So last week, I decided to do all vegetarian meals because I thought we had run out of meat and I was trying to a) be creative and stretch the budget til payday and b) be creative and use what I had hiding in my freezer/pantry. So somewhere in the recesses of my brain the idea for doing a dinner crepe sprang forth.

Now there are several recipes that are great because they are only limited by our imaginations and our pantry. Crepes are one of those kinds of recipes. So I found this web-page that had a basic buckwheat crepe recipe and then four different fillings (chicken, salmon, apples, and spinach). They all looked very tasty.
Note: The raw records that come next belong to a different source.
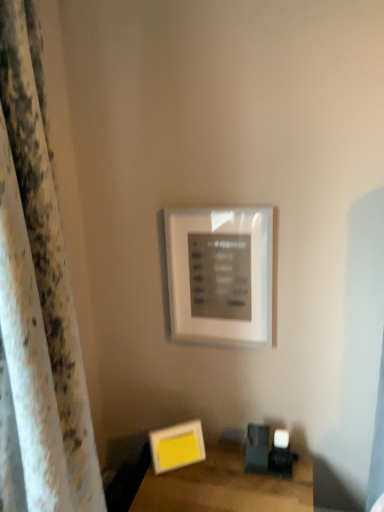
Question: From a real-world perspective, does white textured curtain at left sit lower than wooden table at lower right?

Choices:
 (A) no
 (B) yes

Answer: (A)

Question: Can you confirm if white textured curtain at left is smaller than wooden table at lower right?

Choices:
 (A) yes
 (B) no

Answer: (B)

Question: Could you tell me if white textured curtain at left is facing wooden table at lower right?

Choices:
 (A) no
 (B) yes

Answer: (A)

Question: Does white textured curtain at left appear on the right side of wooden table at lower right?

Choices:
 (A) yes
 (B) no

Answer: (B)

Question: Is white textured curtain at left looking in the opposite direction of wooden table at lower right?

Choices:
 (A) no
 (B) yes

Answer: (A)

Question: From a real-world perspective, is white textured curtain at left located higher than wooden table at lower right?

Choices:
 (A) no
 (B) yes

Answer: (B)

Question: Is yellow matte picture frame at lower center, the 1th picture frame from the bottom, oriented towards wooden table at lower right?

Choices:
 (A) yes
 (B) no

Answer: (B)

Question: From a real-world perspective, is yellow matte picture frame at lower center, marked as the second picture frame in a top-to-bottom arrangement, on top of wooden table at lower right?

Choices:
 (A) yes
 (B) no

Answer: (A)

Question: Can you confirm if yellow matte picture frame at lower center, the 1th picture frame from the bottom, is thinner than wooden table at lower right?

Choices:
 (A) no
 (B) yes

Answer: (B)

Question: Does yellow matte picture frame at lower center, marked as the second picture frame in a top-to-bottom arrangement, lie behind wooden table at lower right?

Choices:
 (A) no
 (B) yes

Answer: (B)

Question: Is the depth of yellow matte picture frame at lower center, marked as the second picture frame in a top-to-bottom arrangement, less than that of wooden table at lower right?

Choices:
 (A) yes
 (B) no

Answer: (B)

Question: Does yellow matte picture frame at lower center, marked as the second picture frame in a top-to-bottom arrangement, have a larger size compared to wooden table at lower right?

Choices:
 (A) yes
 (B) no

Answer: (B)

Question: From a real-world perspective, is yellow matte picture frame at lower center, marked as the second picture frame in a top-to-bottom arrangement, positioned under white matte picture frame at upper center, placed as the first picture frame when sorted from top to bottom, based on gravity?

Choices:
 (A) yes
 (B) no

Answer: (A)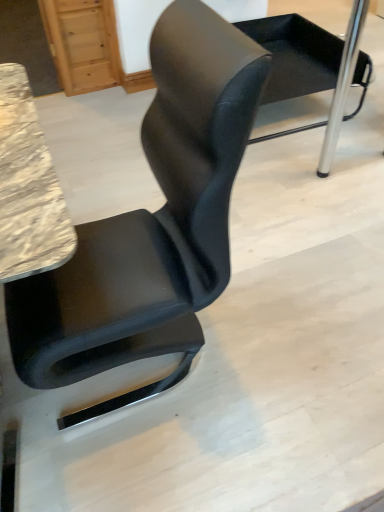
At what (x,y) coordinates should I click in order to perform the action: click on black matte chair at center. Please return your answer as a coordinate pair (x, y). The image size is (384, 512). Looking at the image, I should click on (312, 67).

What do you see at coordinates (312, 67) in the screenshot? I see `black matte chair at center` at bounding box center [312, 67].

At what (x,y) coordinates should I click in order to perform the action: click on black matte chair at center. Please return your answer as a coordinate pair (x, y). The height and width of the screenshot is (512, 384). Looking at the image, I should click on (312, 67).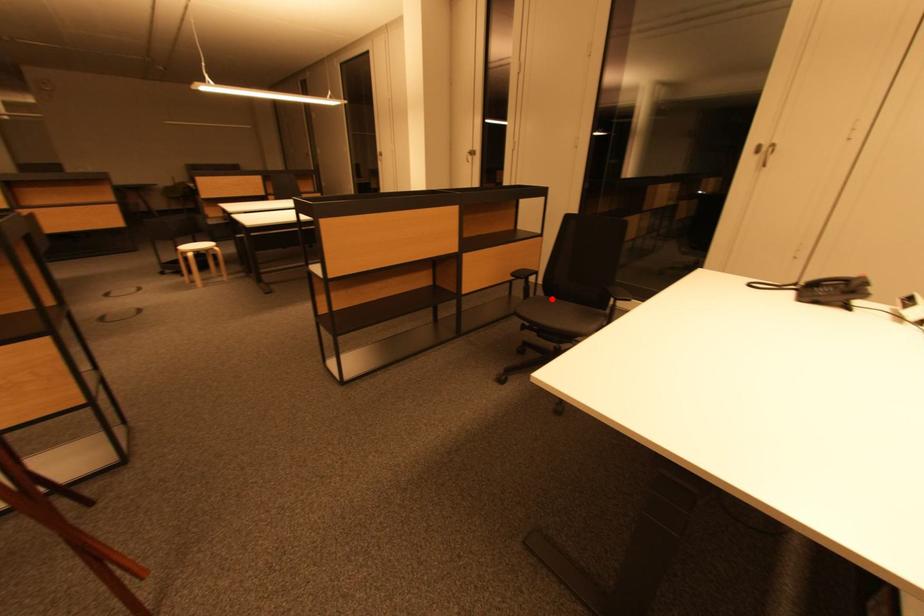
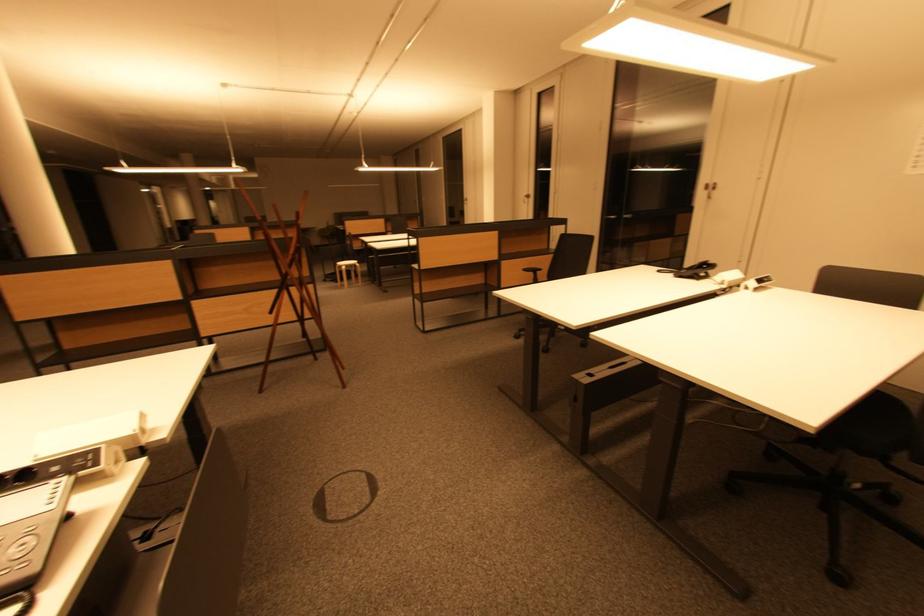
Question: I am providing you with two images of the same scene from different viewpoints. A red point is marked on the first image. At the location where the point appears in image 1, is it still visible in image 2?

Choices:
 (A) Yes
 (B) No

Answer: (B)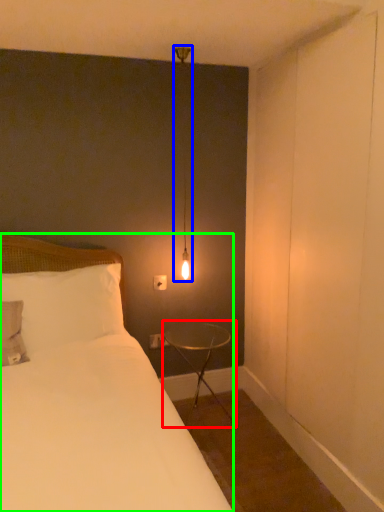
Question: Considering the real-world distances, which object is farthest from table (highlighted by a red box)? light fixture (highlighted by a blue box) or bed (highlighted by a green box)?

Choices:
 (A) light fixture
 (B) bed

Answer: (A)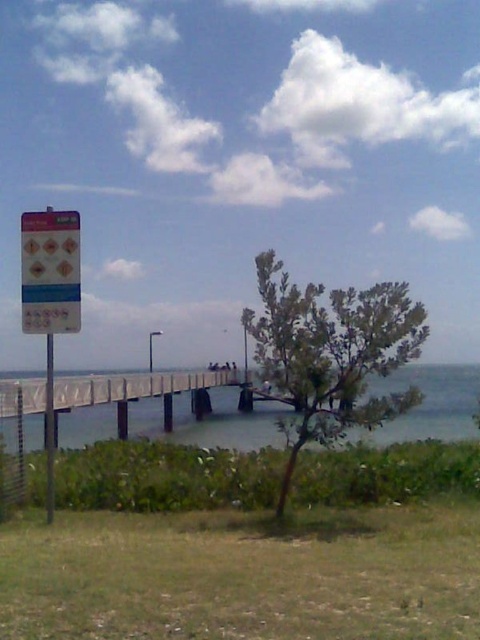
Question: Does blue plastic sign at left lie behind metallic pole at left?

Choices:
 (A) no
 (B) yes

Answer: (A)

Question: Which of the following is the farthest from the observer?

Choices:
 (A) (256, 424)
 (B) (182, 381)
 (C) (80, 248)
 (D) (52, 340)

Answer: (B)

Question: Is purple plastic sign at left closer to the viewer compared to wooden dock at center?

Choices:
 (A) no
 (B) yes

Answer: (B)

Question: Which of the following is the closest to the observer?

Choices:
 (A) (170, 410)
 (B) (64, 224)
 (C) (72, 298)

Answer: (C)

Question: Which point is closer to the camera?

Choices:
 (A) metallic pole at left
 (B) blue plastic sign at left
 (C) wooden dock at center

Answer: (B)

Question: Is clear blue water at center further to the viewer compared to purple plastic sign at left?

Choices:
 (A) no
 (B) yes

Answer: (B)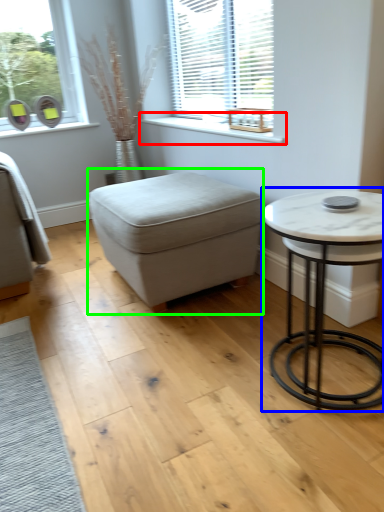
Question: Which object is positioned closest to window sill (highlighted by a red box)? Select from table (highlighted by a blue box) and music stool (highlighted by a green box).

Choices:
 (A) table
 (B) music stool

Answer: (B)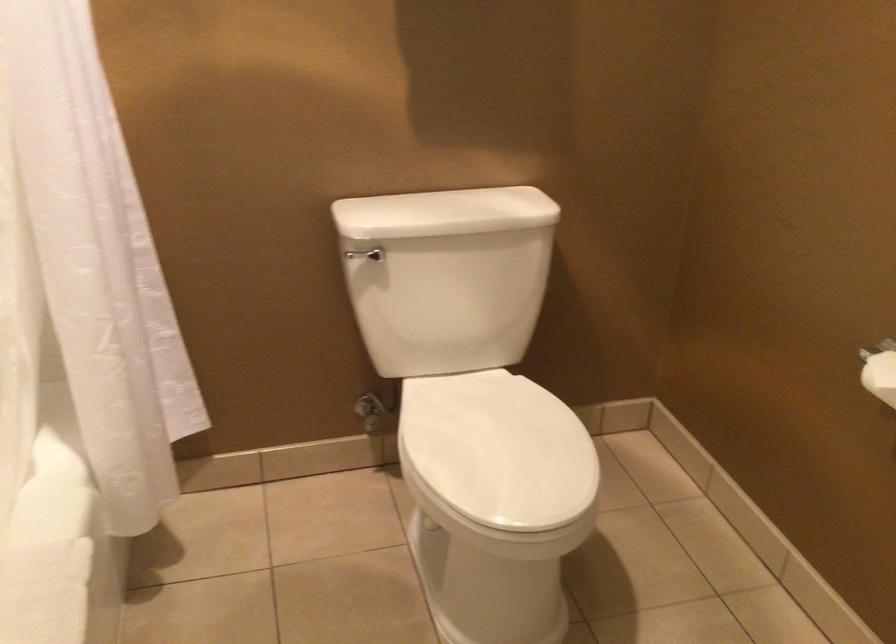
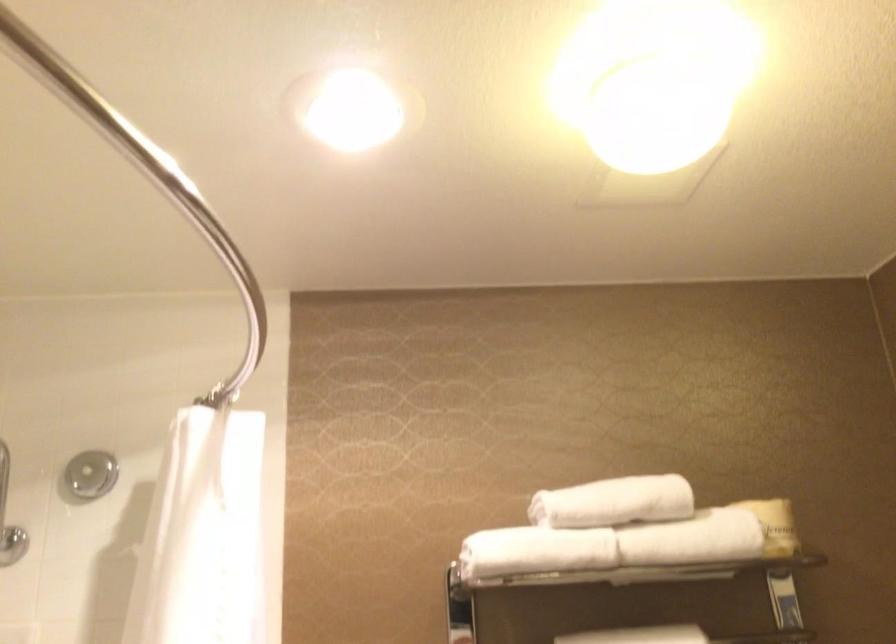
From the picture: How did the camera likely rotate?

The rotation direction of the camera is left-up.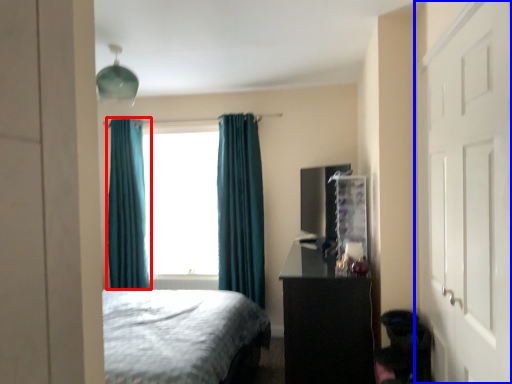
Question: Which point is closer to the camera, curtain (highlighted by a red box) or door (highlighted by a blue box)?

Choices:
 (A) curtain
 (B) door

Answer: (B)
We ended up doing the Apple and Leek recipe, only I used red onion because it was what I had on hand, and it was a big hit. Ian’s only comment was “add cinnamon.” The Chicken-Pesto recipe looks really yummy as well.

by pzado

The original recipe calls for Buckwheat flour, which I didnt have, but I figured it could handle some heartier flours. So I used a combo of Spelt and Rye flour. Worked great. My guess is that the basic crepe could use almost any flour you have on hand. My kinda recipe. Another comment, for a family of 4 non-ravenous adults, double the crepe recipe, but keep the filling amounts the same. However, if you have teenage boys you are feeding, triple it. You can find all four crepe fillings here, but dont stop there. If you dont have those ingredients or they dont do anything for you, keep looking online til you find a recipe that works for you. Here is the basic dinner crepe, but like I said, take a look at all four fillings.

Basic Crepes:

3 large eggs

2/3 cup flour of choice

1 cup whole milk

About 2 tablespoons melted butter

Whisk the eggs, flour and milk together and pour onto greased griddle a 1/3 of a cup at a time. Once poured on the griddle lift it up and tilt til the batter spreads quite thin. Place back down on stove and cook at medium heat for 1-3 minutes til browned. Fill with desired fillings.

Again you are only limited by your imagination. And the great thing about this is that if you have any crepes left over, you can make dessert out of them! Happy Eating!